Con todo, el suceso pudo haber sido bastante civilizado, de no ser porque Suna, quien observaba todo a través de las rendijas del armario donde estaba escondida, soltó un grito impulsivo por su tío, revelando así su ubicación. Un soldado caminó hasta el armario y lo abrió. Suna intentó escapar, pero su menudo marco no pudo contra el fornido brazo que la aprisionó. Los gritos y pataleos de Suna no lograron más que encender la malicia del soldado. Y las objeciones desesperadas de Farnaka no lograron más que demostrarle cuán vulnerable era ante el riesgo de que Suna fuere lastimada.

Los soldados les ataron las manos a ambos y se los llevaron, piezas de canje a favor de un libre pasaje. Marcharon con rumbo sureste hasta la puesta del sol, cuando levantaron el campamento donde pasarían la noche.

A la hora de la repartición de la comida, Baldo logró hacerse de un poco de pan de centeno con queso de leche de cabra que alguien rescató de la ciudad. Llevó la vianda hasta el parcho engramado donde había planeado dormir. Recostado contra una roca, comió sus manjares disfrutando del espectacular ejército de estrellas que iluminaban la noche. En un instante, la luna se mostró en todo su esplendor.

Baldo estaba embelesado, hasta que oyó los sollozos. Provenían de la tienda donde mantenían cautivos a los rehenes. Aunque no podía verla, Baldo sabía que quien lloraba era la chica. A su manera de ver, era deshonroso haberla traído forzosamente a una guerra de hombres. Baldo sacó su flauta. A la luz de la luna y con los grillos de fondo, tocó una dulce melodía. Como queriendo hablar en cada nota, intentando consolar. Hasta que terminó el sollozo.

Desde ese momento, Baldo sentía una extraña responsabilidad respecto a Suna. Como si fuese su deber mantenerla segura. Después de todo, ¿qué culpa tenía la pobre prisionera? Así que se mantenía lo suficientemente cerca como para vigilarla, mas no lo suficiente como para entablar una verdadera conversación. Pues Baldo, aunque no podía hablar, sabía comunicarse perfectamente.

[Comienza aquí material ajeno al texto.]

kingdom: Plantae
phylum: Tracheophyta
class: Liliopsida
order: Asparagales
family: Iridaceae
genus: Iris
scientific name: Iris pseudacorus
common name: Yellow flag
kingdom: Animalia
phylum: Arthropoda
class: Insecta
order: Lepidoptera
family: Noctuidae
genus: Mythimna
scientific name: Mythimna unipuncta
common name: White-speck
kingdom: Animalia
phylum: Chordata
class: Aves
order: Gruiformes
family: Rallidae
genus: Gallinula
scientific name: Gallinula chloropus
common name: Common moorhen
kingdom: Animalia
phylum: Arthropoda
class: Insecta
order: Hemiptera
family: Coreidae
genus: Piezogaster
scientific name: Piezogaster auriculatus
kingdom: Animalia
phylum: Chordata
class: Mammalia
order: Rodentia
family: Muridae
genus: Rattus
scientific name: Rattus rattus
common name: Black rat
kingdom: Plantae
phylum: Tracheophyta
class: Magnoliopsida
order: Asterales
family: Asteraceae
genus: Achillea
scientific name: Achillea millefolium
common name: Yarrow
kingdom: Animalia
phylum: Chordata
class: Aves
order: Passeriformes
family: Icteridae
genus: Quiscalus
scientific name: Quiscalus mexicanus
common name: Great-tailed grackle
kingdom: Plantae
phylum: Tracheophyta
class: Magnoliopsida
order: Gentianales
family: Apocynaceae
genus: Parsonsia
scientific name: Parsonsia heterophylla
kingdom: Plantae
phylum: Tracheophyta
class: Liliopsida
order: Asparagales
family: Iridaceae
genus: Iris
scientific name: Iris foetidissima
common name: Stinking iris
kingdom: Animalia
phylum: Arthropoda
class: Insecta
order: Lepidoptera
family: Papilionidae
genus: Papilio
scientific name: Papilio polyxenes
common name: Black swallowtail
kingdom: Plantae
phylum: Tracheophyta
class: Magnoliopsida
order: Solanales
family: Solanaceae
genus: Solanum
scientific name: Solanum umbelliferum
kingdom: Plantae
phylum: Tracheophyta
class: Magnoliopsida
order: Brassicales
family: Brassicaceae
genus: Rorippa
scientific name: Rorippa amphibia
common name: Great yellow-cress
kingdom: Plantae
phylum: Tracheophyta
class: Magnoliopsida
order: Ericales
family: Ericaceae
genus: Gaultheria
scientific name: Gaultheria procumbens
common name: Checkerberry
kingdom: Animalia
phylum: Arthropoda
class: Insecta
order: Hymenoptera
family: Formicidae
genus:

El petirrojo europeo es una avecilla distribuida por toda Europa. Emite una característica voz de alerta - un chip-chip metálico y seco - que es fácil de oír, pero difícil de localizar. Cuando Baldo era niño, aprendió a emular su sonido, y sus hermanos lo usaban de vigía cada vez que hacían alguna travesura. Una tarde, Baldo vio al soldado malvado acercarse a Suna con saña. Instintivamente comenzó a hacer su chip-chip, advirtiéndole del peligro, y Suna se volteó justo a tiempo para evadir el vengativo golpe.

El 10 de junio llegaron al Río Saleph. Baldo tomó su lugar en el punto más alto que encontró y tocó una melodía marcial para animar a los Cruzados. Sin duda alguna, Barbarroja no debía haber cruzado las aguas ese día. En medio del tumulto, con tantos soldados haciéndose camino a través del agua, pocos se percataron de la caída del Emperador. Para cuando sacaron su cuerpo, ya no había vida en él. Su hijo Federico corrió al cuerpo ahogado de su padre con un grito de angustia, y el terror se extendió en una oleada sobre las tropas.

Desde su palco, Baldo observaba horrorizado. Pero salió de su estupor cuando vio al soldado malvado apresurándose para asegurar a los prisioneros. Temiendo lo peor para Suna, comenzó su alarma frenética: ¡chip-chip! ¡chip-chip! Pero esta vez, el soldado lo descubrió:
- ¡Tú! ¡Todo esto es tu culpa! ¡Traidor!

Suna, ya advertida y aprovechando la confusión, tomó velozmente el cuchillo de la vaina de otro soldado que pasó cerca. Cortó las sogas que ataban las manos de Farnaka, y luego él las de ella.
- “¡Corre!”, le urgió su tío.

Suna corrió hacia el espesor de los árboles de la ribera, mientras que Farnaka tomó una lanza que alguien había abandonado en el río. Con el furor de mil árabes, le partió el asta en el lomo a su adversario y lo tumbó.

Llegando a tierra seca, Suna llevo sus dedos a su boca y soltó un estrepitoso silbido en dirección de Baldo. Éste saltó de inmediato y juntos se perdieron entre la espesa vegetación.